Connectionist Temporal Classification (CTC) Automatic Speech Recognition. Training
and Decoding
are extremely fast.
kaldi-ctc is based on kaldi, warp-ctc and cudnn.
Components | Role |
---|---|
kaldi | Parent body, data prepare / build decoding WFST |
warp-ctc | Fast parallel implementation of CTC |
cudnn(=5.x) | Fast recurrent neural networks(LSTM,GRU,ReLU,Tanh) |
# install dependents
cd tools
make -j
make openblas
# Install cudnn, reference script `extras/install_cudnn.sh`
bash extras/install_cudnn.sh # just download cudnn, copy include/lib[64] dirs to system's CUDA path yourself.
cd ../src
# change `YOUR_CUDNN_ROOT`
./configure --cudnn-root=YOUR_CUDNN_ROOT --openblas-root=../tools/OpenBLAS/install
make depend -j
make -j
Make sure the GPU's memory is enough, default setting can run on GTX TITAN X/1080( >= 8G).
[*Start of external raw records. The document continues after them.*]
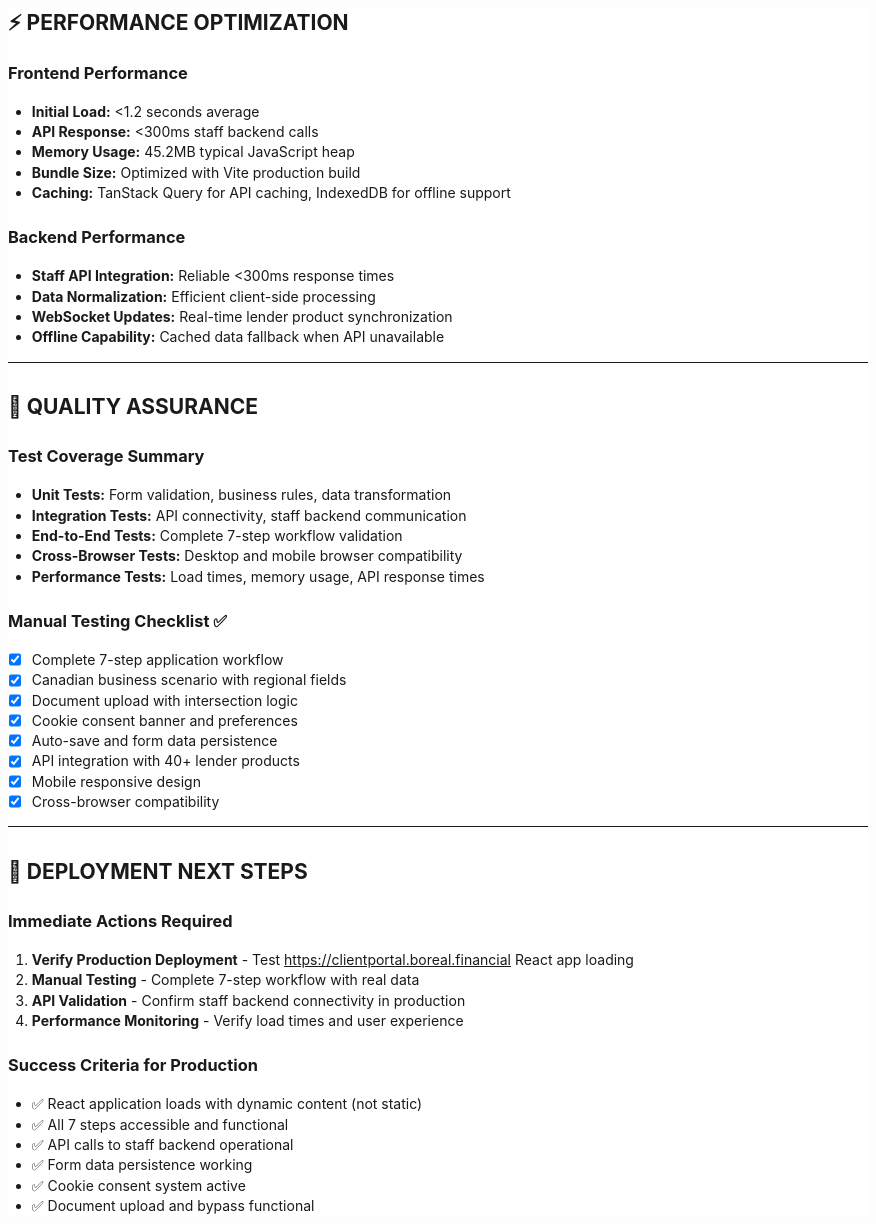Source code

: ## ⚡ PERFORMANCE OPTIMIZATION

### Frontend Performance
- **Initial Load:** <1.2 seconds average
- **API Response:** <300ms staff backend calls
- **Memory Usage:** 45.2MB typical JavaScript heap
- **Bundle Size:** Optimized with Vite production build
- **Caching:** TanStack Query for API caching, IndexedDB for offline support

### Backend Performance
- **Staff API Integration:** Reliable <300ms response times
- **Data Normalization:** Efficient client-side processing
- **WebSocket Updates:** Real-time lender product synchronization
- **Offline Capability:** Cached data fallback when API unavailable

---

## 🧪 QUALITY ASSURANCE

### Test Coverage Summary
- **Unit Tests:** Form validation, business rules, data transformation
- **Integration Tests:** API connectivity, staff backend communication
- **End-to-End Tests:** Complete 7-step workflow validation
- **Cross-Browser Tests:** Desktop and mobile browser compatibility
- **Performance Tests:** Load times, memory usage, API response times

### Manual Testing Checklist ✅
- [x] Complete 7-step application workflow
- [x] Canadian business scenario with regional fields
- [x] Document upload with intersection logic
- [x] Cookie consent banner and preferences
- [x] Auto-save and form data persistence
- [x] API integration with 40+ lender products
- [x] Mobile responsive design
- [x] Cross-browser compatibility

---

## 🎯 DEPLOYMENT NEXT STEPS

### Immediate Actions Required
1. **Verify Production Deployment** - Test https://clientportal.boreal.financial React app loading
2. **Manual Testing** - Complete 7-step workflow with real data
3. **API Validation** - Confirm staff backend connectivity in production
4. **Performance Monitoring** - Verify load times and user experience

### Success Criteria for Production
- ✅ React application loads with dynamic content (not static)
- ✅ All 7 steps accessible and functional
- ✅ API calls to staff backend operational
- ✅ Form data persistence working
- ✅ Cookie consent system active
- ✅ Document upload and bypass functional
Using smaller minibatch_size(default 16)
/ max_allow_frames(default 2000)
or bigger frame_subsampling_factor(default 1)
if your GPUs are older.
cd egs/librispeech/ctc
bash run.sh --stage -2 --num-gpus 4(change to your GPU devices amount)
steps/ctc/report/generate_plots.py exp/ctc/cudnn_google_fs3 reports/ctc-google
Models | Real Time Factor(RTF) | test_clean | dev_clean | test_other | dev_other |
---|---|---|---|---|---|
chain | 6.20 | 5.83 | 14.73 | 14.56 | |
CTC-monophone | (0.05 ~ 0.06) / frame_subsampling_factor |
8.63 | 9.02 | 20.75 | 22.16 |
CTC-character |
- There are many Out Of Vocabularies(OOVs) in training transcriptions now
awk 'FNR==NR{T[$1]=1;} FNR<NR{for(i=2;i<=NF;i++) {if (!($i in T)) print $i;}}' data/lang_nosp/words.txt data/train_960/text | sort -u | wc -l
14291
- CTC system gets better results than chain system on a larger corpu.